そうした中で,組み合わせの関係でなかなかデリバリーがされなかった本作がようやく届いたのだが,こちらの期待通りと言うか,想定通りの音が出てきて嬉しくなってしまう。そして,本作では最長の「ローズマリーの赤ちゃん」からの"Sleep Safe And Warm"でさえ,4分24秒,多くの曲が2分台という短い曲が並んでいて,二人の静かな対話によって紡ぎだされる短編小説集のような趣である。

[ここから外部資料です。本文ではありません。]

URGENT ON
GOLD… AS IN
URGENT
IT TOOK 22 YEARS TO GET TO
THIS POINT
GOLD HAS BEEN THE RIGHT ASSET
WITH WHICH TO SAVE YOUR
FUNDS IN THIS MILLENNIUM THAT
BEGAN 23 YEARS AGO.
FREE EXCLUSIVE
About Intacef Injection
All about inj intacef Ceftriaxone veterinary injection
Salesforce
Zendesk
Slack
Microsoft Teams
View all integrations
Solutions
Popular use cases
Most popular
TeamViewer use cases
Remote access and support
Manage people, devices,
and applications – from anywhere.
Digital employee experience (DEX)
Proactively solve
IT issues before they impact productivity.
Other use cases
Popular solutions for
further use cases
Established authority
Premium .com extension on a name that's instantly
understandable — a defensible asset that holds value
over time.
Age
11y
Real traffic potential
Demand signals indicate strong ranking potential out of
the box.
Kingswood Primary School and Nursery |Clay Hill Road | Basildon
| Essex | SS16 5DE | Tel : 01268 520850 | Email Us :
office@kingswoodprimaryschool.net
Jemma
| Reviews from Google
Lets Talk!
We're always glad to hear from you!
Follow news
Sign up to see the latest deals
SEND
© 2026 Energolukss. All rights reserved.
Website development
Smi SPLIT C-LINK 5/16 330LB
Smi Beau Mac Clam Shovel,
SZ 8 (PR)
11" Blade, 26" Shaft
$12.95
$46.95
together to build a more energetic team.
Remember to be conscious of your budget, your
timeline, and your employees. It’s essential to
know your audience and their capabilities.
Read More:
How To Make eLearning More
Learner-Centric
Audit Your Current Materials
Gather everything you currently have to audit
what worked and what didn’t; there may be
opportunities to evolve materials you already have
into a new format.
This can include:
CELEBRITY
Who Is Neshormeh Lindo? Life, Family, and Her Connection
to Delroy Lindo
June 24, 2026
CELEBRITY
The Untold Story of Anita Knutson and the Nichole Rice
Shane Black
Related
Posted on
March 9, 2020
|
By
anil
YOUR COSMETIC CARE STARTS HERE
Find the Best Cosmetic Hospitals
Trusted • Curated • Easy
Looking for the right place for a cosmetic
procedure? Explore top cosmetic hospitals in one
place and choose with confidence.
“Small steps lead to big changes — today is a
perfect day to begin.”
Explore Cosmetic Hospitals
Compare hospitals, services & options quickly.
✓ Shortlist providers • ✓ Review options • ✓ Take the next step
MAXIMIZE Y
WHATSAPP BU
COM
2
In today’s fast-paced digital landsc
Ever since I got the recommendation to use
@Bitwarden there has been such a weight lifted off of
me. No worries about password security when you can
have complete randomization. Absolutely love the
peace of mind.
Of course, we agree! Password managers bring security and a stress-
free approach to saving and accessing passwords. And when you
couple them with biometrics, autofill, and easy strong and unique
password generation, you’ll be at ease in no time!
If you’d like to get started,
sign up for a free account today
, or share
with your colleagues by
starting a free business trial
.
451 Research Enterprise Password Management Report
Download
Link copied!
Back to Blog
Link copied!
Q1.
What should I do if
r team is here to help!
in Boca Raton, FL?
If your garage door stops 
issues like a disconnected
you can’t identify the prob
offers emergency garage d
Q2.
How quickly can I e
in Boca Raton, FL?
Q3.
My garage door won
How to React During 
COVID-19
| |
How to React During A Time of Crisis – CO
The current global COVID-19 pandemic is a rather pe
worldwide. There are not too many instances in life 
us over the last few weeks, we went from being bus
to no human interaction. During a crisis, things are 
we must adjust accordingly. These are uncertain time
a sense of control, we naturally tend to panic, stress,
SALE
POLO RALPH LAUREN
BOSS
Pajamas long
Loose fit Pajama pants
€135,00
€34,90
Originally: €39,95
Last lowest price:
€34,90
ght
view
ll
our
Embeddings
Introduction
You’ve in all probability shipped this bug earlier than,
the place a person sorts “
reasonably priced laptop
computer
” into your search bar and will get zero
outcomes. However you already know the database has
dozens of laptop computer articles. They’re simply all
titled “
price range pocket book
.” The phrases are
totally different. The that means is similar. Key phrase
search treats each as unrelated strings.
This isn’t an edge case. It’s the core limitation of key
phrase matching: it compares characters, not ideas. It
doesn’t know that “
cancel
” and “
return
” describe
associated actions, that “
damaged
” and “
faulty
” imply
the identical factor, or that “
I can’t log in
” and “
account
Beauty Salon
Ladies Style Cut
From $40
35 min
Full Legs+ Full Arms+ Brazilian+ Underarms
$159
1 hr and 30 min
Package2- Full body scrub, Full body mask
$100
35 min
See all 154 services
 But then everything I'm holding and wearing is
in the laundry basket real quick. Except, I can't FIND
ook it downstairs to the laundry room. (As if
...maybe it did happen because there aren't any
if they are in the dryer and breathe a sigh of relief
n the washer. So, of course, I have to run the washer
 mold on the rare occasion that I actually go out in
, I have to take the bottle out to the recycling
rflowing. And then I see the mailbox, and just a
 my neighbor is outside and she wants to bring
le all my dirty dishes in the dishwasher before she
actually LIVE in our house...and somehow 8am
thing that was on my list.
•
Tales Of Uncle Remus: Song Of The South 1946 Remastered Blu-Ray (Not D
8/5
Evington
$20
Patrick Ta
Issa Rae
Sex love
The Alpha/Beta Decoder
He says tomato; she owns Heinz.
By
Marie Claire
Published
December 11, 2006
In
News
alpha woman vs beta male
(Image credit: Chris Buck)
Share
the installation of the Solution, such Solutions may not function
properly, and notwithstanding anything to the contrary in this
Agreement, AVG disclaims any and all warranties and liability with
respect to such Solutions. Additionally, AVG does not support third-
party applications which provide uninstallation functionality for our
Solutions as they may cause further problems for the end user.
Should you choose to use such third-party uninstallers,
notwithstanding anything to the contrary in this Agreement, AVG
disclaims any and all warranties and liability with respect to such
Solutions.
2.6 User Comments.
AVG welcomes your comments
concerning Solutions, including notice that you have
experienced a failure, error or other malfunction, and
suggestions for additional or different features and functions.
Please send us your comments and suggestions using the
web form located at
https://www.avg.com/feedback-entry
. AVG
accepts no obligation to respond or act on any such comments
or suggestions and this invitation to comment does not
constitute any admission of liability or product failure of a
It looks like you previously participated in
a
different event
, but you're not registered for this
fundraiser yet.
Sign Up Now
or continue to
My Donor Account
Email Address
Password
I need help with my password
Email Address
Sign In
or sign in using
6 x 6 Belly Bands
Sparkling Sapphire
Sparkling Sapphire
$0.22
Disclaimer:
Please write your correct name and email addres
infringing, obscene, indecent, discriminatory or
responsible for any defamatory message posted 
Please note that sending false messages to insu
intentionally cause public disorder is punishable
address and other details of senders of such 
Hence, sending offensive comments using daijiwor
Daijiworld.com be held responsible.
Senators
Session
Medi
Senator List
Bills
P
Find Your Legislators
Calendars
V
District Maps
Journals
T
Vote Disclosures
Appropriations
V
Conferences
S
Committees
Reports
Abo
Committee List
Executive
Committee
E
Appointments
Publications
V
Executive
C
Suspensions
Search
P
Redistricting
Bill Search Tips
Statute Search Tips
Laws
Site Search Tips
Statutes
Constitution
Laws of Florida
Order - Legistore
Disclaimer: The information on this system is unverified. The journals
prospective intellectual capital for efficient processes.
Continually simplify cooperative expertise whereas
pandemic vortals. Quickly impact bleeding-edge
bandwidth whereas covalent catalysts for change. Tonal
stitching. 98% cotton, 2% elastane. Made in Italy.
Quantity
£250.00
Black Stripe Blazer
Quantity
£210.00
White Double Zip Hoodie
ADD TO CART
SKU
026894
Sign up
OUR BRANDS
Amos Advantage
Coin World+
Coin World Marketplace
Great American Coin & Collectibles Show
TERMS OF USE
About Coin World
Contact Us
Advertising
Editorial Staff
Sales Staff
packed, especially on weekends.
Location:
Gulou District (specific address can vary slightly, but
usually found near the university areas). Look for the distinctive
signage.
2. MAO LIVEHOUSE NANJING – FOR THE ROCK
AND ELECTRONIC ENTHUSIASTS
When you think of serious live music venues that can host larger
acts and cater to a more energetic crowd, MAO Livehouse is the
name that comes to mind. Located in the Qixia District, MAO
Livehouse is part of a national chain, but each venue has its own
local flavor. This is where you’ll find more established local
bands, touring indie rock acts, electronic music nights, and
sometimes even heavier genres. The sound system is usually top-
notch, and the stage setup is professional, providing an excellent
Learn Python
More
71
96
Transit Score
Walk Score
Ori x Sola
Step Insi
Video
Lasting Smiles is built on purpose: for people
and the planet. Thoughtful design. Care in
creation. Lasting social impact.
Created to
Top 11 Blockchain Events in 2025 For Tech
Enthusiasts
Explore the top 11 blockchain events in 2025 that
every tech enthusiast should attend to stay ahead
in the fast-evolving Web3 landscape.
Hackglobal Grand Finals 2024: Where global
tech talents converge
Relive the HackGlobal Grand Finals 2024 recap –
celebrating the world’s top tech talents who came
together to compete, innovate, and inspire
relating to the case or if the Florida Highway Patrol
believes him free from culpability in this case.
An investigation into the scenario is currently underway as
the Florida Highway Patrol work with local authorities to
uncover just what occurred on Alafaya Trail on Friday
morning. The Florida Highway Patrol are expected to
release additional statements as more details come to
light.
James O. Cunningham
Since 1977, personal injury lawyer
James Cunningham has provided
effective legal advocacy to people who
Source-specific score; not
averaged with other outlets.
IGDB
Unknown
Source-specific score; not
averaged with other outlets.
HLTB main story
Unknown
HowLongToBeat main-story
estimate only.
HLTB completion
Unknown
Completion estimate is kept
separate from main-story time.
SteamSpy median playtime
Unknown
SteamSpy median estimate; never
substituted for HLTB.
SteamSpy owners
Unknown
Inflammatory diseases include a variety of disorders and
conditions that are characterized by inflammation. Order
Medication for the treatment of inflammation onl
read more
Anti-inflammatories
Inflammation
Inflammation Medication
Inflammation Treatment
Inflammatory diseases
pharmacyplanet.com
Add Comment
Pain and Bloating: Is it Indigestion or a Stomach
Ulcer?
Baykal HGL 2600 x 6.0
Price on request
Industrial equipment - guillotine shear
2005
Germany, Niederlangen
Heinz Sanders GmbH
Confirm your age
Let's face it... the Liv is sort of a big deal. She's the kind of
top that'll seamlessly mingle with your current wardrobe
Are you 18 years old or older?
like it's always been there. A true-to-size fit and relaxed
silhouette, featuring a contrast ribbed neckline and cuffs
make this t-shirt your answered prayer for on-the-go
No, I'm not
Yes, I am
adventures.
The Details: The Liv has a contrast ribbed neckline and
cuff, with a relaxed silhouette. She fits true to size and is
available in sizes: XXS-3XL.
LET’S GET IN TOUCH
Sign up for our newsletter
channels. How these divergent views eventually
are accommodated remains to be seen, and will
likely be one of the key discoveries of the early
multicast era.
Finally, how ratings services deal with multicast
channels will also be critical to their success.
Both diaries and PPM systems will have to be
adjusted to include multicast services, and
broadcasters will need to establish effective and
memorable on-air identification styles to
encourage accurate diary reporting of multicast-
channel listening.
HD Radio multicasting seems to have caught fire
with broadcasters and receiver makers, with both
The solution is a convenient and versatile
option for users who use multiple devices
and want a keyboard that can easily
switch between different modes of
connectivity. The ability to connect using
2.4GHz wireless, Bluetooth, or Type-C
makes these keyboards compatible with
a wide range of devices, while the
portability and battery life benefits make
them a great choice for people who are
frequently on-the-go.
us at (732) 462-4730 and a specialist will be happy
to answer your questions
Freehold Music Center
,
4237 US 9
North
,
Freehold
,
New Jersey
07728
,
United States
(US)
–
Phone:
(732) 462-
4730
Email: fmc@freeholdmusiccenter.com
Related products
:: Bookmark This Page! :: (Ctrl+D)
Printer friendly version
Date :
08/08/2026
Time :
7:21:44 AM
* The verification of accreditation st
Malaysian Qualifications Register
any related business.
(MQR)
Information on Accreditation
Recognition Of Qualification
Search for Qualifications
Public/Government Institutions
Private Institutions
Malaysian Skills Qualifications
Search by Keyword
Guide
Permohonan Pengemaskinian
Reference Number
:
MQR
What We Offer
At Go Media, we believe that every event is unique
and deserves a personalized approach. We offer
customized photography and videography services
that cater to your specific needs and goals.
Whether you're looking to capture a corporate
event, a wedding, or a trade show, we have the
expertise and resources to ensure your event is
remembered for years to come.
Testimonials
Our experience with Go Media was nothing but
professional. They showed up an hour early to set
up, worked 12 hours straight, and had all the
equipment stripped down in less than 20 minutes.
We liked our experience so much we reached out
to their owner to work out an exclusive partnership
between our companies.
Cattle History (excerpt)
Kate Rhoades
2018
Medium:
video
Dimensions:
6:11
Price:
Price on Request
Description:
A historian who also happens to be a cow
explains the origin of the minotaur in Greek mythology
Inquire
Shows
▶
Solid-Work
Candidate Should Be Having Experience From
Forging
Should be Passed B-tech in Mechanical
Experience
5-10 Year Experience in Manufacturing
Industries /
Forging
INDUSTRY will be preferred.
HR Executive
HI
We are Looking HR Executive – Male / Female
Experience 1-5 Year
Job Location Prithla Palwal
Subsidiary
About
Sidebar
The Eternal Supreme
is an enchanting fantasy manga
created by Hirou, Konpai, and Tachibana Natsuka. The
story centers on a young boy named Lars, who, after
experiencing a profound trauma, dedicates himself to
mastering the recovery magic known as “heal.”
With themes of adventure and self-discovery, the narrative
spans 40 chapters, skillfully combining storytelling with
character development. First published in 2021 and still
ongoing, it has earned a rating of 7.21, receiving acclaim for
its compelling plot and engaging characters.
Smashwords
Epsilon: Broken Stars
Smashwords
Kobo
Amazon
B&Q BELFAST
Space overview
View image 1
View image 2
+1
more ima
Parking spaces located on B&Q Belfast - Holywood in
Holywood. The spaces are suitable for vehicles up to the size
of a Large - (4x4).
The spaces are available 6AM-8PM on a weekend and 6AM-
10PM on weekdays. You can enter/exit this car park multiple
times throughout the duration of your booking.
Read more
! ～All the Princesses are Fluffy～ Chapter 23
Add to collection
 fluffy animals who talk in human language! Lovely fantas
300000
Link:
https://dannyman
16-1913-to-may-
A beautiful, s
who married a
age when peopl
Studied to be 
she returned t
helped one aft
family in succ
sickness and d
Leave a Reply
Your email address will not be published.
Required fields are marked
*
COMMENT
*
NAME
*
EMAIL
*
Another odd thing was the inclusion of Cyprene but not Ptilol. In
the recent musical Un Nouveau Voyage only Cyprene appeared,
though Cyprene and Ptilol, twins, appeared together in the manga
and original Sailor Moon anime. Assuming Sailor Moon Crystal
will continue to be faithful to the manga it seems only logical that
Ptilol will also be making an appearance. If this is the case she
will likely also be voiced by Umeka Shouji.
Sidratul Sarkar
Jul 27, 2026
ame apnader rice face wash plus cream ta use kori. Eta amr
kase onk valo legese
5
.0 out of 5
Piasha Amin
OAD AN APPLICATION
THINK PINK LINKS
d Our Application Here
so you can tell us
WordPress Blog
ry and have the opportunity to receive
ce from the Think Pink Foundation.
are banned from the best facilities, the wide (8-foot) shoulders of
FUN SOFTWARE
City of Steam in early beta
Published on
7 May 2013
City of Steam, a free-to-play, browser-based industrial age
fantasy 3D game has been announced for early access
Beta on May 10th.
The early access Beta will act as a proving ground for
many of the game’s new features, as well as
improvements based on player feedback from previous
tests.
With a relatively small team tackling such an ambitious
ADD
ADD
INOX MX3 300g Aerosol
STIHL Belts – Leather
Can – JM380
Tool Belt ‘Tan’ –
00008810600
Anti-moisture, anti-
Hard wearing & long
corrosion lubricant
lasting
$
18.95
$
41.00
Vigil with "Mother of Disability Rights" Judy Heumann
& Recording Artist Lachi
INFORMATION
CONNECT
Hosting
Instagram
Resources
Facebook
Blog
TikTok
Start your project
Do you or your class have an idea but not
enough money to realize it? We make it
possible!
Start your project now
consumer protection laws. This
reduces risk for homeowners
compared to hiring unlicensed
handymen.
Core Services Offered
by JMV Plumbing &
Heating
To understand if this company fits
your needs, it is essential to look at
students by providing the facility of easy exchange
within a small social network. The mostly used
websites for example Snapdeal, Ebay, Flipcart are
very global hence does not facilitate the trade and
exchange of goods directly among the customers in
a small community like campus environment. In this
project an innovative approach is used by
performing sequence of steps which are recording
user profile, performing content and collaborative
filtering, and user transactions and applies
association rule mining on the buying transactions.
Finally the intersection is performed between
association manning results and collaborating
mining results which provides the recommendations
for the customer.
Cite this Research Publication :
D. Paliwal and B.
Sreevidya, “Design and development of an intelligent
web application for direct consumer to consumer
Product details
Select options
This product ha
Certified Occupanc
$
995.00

やや,エレクトロニクスの風味も加えながら,演じられる15曲は穏やかな演奏に終始するが,秋口から冬場への音楽生活を,瑞々しいものにすること必定と言いたくなるような演奏群なのだ。もちろん,本来のジャズ的な強烈な刺激のある音楽ではない。しかし,こうした音楽を受け入れられないことの,度量の狭小さこそ馬鹿馬鹿しいと言いたくなるような優れたデュエット作品。間にバッハのカンタータ「目覚めよと我らに呼ぶ声あり」なんて曲(ってより,私にとっては「シューブラー・コラール」と言った方がわかりやすい)が挟み込まれるが,これこそそうした原理主義的リスナーに聞かせたいって感じである。
これだけ琴線に触れる演奏をされてしまっては,私としては星★★★★★とせざるをえない。たまらん。まいりました。